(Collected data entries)
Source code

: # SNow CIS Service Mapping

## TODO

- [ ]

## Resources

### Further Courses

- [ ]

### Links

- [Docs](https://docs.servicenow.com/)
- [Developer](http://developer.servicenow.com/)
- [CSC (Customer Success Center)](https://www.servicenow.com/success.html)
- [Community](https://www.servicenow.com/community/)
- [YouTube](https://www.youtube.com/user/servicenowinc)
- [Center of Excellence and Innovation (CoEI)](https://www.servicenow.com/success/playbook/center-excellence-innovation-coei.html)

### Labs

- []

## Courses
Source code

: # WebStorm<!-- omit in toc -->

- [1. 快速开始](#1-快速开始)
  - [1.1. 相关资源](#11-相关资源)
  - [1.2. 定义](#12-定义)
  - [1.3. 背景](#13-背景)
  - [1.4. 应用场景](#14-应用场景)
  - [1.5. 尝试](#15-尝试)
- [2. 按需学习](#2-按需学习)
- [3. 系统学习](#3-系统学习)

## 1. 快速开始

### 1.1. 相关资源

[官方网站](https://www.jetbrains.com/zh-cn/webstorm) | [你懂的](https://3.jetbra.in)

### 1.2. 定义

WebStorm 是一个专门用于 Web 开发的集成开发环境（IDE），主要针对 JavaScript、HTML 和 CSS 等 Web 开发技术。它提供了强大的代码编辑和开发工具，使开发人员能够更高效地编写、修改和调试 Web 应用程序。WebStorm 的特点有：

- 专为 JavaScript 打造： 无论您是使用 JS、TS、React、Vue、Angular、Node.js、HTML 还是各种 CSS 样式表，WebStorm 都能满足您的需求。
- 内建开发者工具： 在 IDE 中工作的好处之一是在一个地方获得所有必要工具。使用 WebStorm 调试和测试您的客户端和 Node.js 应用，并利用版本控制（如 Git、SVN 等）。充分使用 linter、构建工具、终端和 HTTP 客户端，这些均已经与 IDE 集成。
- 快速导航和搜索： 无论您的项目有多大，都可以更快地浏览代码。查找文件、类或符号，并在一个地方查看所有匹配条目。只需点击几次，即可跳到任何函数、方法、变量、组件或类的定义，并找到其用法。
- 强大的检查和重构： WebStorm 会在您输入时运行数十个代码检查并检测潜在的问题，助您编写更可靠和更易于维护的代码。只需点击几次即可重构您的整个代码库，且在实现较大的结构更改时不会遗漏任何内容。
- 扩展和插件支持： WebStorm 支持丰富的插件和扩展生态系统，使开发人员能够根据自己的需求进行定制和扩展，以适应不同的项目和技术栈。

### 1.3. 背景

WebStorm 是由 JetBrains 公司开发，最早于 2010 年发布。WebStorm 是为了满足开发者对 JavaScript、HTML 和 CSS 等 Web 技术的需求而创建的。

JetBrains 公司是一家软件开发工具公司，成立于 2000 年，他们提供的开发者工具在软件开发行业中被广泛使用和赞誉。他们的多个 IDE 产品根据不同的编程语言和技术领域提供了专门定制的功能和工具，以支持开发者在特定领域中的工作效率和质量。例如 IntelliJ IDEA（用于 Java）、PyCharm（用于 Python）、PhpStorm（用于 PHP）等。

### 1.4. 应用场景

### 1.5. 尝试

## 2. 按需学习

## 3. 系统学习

What is needed: Copy out the entries exactly. Begin at the first line and end with the line that has "- [1.4. 应用场景](#14-应用场景)".

Expected answer:
Source code

: # SNow CIS Service Mapping

## TODO

- [ ]

## Resources

### Further Courses

- [ ]

### Links

- [Docs](https://docs.servicenow.com/)
- [Developer](http://developer.servicenow.com/)
- [CSC (Customer Success Center)](https://www.servicenow.com/success.html)
- [Community](https://www.servicenow.com/community/)
- [YouTube](https://www.youtube.com/user/servicenowinc)
- [Center of Excellence and Innovation (CoEI)](https://www.servicenow.com/success/playbook/center-excellence-innovation-coei.html)

### Labs

- []

## Courses
Source code

: # WebStorm<!-- omit in toc -->

- [1. 快速开始](#1-快速开始)
  - [1.1. 相关资源](#11-相关资源)
  - [1.2. 定义](#12-定义)
  - [1.3. 背景](#13-背景)
  - [1.4. 应用场景](#14-应用场景)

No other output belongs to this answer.